Sim, o seguro de carga pode cobrir prejuízos provocados por enchente, inundação ou alagamento, mas a resposta depende da cobertura contratada. A Cobertura Básica Restrita (B) inclui inundação e transbordamento de cursos d’água durante a viagem terrestre; a Cobertura Básica Ampla (A) trabalha com proteção mais abrangente contra causas externas, salvo exclusões. Já a Restrita (C) não inclui inundação entre seus riscos básicos.
Uma carga está a poucas horas do destino quando começa uma chuva intensa.
A água sobe rapidamente.
O motorista tenta mudar a rota, mas vários acessos já estão interditados.
Em poucos minutos, parte da rodovia fica submersa.
A água entra no compartimento de carga e atinge mercadorias avaliadas em centenas de milhares de reais.
Quando a empresa comunica o sinistro, surge a pergunta:
o seguro de carga cobre enchente?
A resposta não deveria ser dada olhando apenas para a palavra “seguro” na apólice.
É preciso descobrir qual cobertura foi contratada.
A SUSEP diferencia três estruturas particularmente importantes no seguro de transportes: Cobertura Básica Restrita (C), Cobertura Básica Restrita (B) e Cobertura Básica Ampla (A).
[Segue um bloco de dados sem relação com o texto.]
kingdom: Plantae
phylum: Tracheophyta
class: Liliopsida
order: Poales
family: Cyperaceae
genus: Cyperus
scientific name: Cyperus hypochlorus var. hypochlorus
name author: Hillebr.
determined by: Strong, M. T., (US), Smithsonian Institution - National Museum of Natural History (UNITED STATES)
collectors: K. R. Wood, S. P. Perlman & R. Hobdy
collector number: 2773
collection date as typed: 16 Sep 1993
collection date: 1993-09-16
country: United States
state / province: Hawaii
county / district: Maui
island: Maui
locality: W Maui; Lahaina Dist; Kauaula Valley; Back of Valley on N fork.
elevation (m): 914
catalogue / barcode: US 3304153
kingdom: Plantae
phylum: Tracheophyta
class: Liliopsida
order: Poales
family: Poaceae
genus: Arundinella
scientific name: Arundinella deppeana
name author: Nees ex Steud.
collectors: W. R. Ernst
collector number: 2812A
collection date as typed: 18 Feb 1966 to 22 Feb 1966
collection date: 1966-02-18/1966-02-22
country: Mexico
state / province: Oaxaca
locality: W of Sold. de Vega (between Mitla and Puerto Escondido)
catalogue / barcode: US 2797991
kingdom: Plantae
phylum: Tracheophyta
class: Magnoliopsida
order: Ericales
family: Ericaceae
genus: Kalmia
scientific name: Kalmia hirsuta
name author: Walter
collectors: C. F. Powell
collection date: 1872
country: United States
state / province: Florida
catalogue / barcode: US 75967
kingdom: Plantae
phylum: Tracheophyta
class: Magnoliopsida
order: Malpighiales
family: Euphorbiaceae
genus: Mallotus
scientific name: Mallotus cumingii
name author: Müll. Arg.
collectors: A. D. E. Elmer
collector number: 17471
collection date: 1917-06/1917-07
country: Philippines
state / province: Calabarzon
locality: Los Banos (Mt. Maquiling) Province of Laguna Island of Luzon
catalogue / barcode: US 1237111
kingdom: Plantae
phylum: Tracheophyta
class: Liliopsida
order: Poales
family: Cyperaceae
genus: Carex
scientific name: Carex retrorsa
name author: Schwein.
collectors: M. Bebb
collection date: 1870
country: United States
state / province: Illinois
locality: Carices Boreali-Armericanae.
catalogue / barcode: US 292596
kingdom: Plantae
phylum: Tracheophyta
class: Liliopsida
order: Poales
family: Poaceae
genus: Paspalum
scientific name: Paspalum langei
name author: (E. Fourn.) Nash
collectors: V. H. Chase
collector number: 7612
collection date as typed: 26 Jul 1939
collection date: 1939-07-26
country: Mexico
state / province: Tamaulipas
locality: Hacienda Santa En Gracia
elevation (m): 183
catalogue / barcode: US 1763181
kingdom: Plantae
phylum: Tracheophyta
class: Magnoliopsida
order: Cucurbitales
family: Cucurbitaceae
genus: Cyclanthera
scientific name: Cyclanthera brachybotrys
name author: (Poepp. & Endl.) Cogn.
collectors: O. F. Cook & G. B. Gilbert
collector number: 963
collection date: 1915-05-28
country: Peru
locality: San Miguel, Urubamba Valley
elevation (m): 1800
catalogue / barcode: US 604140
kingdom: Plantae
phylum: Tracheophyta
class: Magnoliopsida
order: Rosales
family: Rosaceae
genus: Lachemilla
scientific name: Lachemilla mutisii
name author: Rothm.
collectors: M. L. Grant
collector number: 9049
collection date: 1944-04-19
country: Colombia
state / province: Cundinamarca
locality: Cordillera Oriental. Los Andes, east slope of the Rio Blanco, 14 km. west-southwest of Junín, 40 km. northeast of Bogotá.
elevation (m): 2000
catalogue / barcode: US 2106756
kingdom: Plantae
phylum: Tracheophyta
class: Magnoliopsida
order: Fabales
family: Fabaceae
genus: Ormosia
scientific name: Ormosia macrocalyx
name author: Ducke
Na Restrita (B), inundação e transbordamento de cursos d’água durante a viagem terrestre aparecem expressamente entre os riscos cobertos. Na Ampla (A), a lógica é mais abrangente, alcançando perdas e danos materiais decorrentes de causas externas, excetuados os prejuízos expressamente não indenizáveis.
Isso muda completamente a análise.
Também é preciso separar o seguro próprio da carga do seguro de responsabilidade da transportadora.
Uma inundação causada por chuva extrema pode, em determinadas situações, ser classificada como caso fortuito ou força maior. A Lei nº 11.442/2007 inclui força maior e caso fortuito entre as hipóteses que podem liberar o transportador de responsabilidade, embora ele continue respondendo caso contribua para agravar as perdas.
É por isso que depender apenas da apólice da transportadora pode deixar o embarcador exposto justamente em eventos climáticos severos.
Neste guia, você vai entender quando enchente e alagamento estão cobertos, por que RCTR-C pode não resolver o problema, quais regiões e rotas merecem atenção, como contratar a proteção adequada e o que fazer quando a carga é atingida por água.

Índice de conteúdo
- Seguro de carga cobre enchente?
- Qual é a diferença entre enchente, inundação e alagamento?
- Qual cobertura do seguro de transportes protege contra inundação?
- A Cobertura Restrita (C) cobre enchente?
- A Cobertura Restrita (B) cobre inundação?
- A Cobertura Ampla cobre alagamento?
- Por que o RCTR-C pode não resolver?
- O transportador é responsável por enchentes?
- Seguro da transportadora e seguro do embarcador são iguais?
- Que tipos de dano a água pode causar à carga?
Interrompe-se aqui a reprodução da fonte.